EXCERPT TO READ =>

MLIR & JLCS Dialect
For Julia developers: why this page matters
Julia doesn't ship DWARF tools, an IR sanitizer, or a way to call llvm-as from a package. RepliBuild fills that gap — and this page documents the piece that handles the cases ccall can't: packed structs, virtual method dispatch, strided array views, and unions. If your wrapped function uses any of those, its generated code goes through the MLIR pipeline described here (Tier 2). You don't need to understand MLIR to use RepliBuild — tier selection is automatic — but this page explains what happens under the hood when ccall isn't safe.
Background: what is MLIR?
MLIR (Multi-Level Intermediate Representation) is a compiler infrastructure developed as part of the LLVM project. Unlike traditional compilers that operate on a single IR (e.g., LLVM IR), MLIR supports multiple levels of abstraction through user-defined dialects — each dialect defines its own types, operations, and semantics. Dialects can be progressively lowered from high-level domain-specific operations down to LLVM IR and then to native machine code.

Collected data
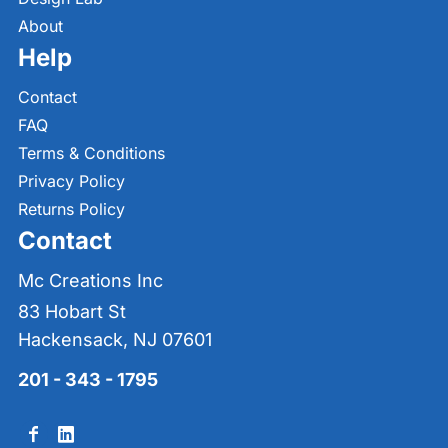
About
Help
Contact
FAQ
Terms & Conditions
Privacy Policy
Returns Policy
Contact
Mc Creations Inc
83 Hobart St
Hackensack, NJ 07601
201 - 343 - 1795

WHAT THIS EXERCISE ASKS =>
**a.** Rewrite the paragraph in the MLIR page that begins "Julia doesn't ship DWARF tools" as a short list, keeping its main facts.
**b.** Decide whether each statement agrees with the MLIR page. Answer yes or no for each, and quote the words from the page that settle it.
(i) MLIR was developed as part of the LLVM project.
(ii) RepliBuild users must choose the tier by hand.
(iii) Each MLIR dialect defines its own types, operations, and semantics.
**c.** Continue the MLIR page from the point where it stops.

ANSWERS FOR THIS EXERCISE =>
**a.**
- Julia provides no DWARF tools, no IR sanitizer, and no way to call llvm-as from a package; RepliBuild fills that gap.
- This page documents the part of RepliBuild that handles cases ccall can't: packed structs, virtual method dispatch, strided array views, and unions.
- A wrapped function that uses any of these has its generated code sent through the MLIR pipeline (Tier 2).
- Tier selection is automatic, so using RepliBuild doesn't require understanding MLIR. The page explains what happens when ccall isn't safe.

**b.**
(i) Yes: "a compiler infrastructure developed as part of the LLVM project"
(ii) No: "tier selection is automatic"
(iii) Yes: "each dialect defines its own types, operations, and semantics"

**c.**
MLIR is used in production by TensorFlow (MHLO dialect), PyTorch (Torch-MLIR), and hardware compilers (CIRCT). In the Julia ecosystem, Enzyme's Reactant uses MLIR to optimize IR. RepliBuild uses MLIR differently — not for optimization, but for safe ABI marshalling. C++ ABI interop involves operations (struct field access at byte offsets, vtable-based virtual dispatch, strided array views) that are error-prone to express directly as LLVM IR but natural to represent as structured, typed MLIR operations.
Reference: MLIR Language Reference, Defining Dialects
Why a custom dialect?
When RepliBuild's cross-verification detects that a struct's DWARF size doesn't match Julia's alignment calculation (i.e., the struct is packed), or encounters virtual methods or unions, it can't emit a safe ccall. These cases need machine code that respects the exact byte offsets from DWARF. That's what JLCS does.
Concretely, calling a C++ virtual method from Julia requires:
- Reading the vtable pointer from the object at a known byte offset
- Indexing into the vtable to get the function pointer for the correct slot
- Calling that function pointer with the correct calling convention (sret for struct returns, pointer-to-value for arguments)
Encoding this as raw LLVM IR is possible but fragile — byte offsets must be manually computed, pointer casts must be correct, and struct return conventions vary by platform. A single mistake produces silent memory corruption.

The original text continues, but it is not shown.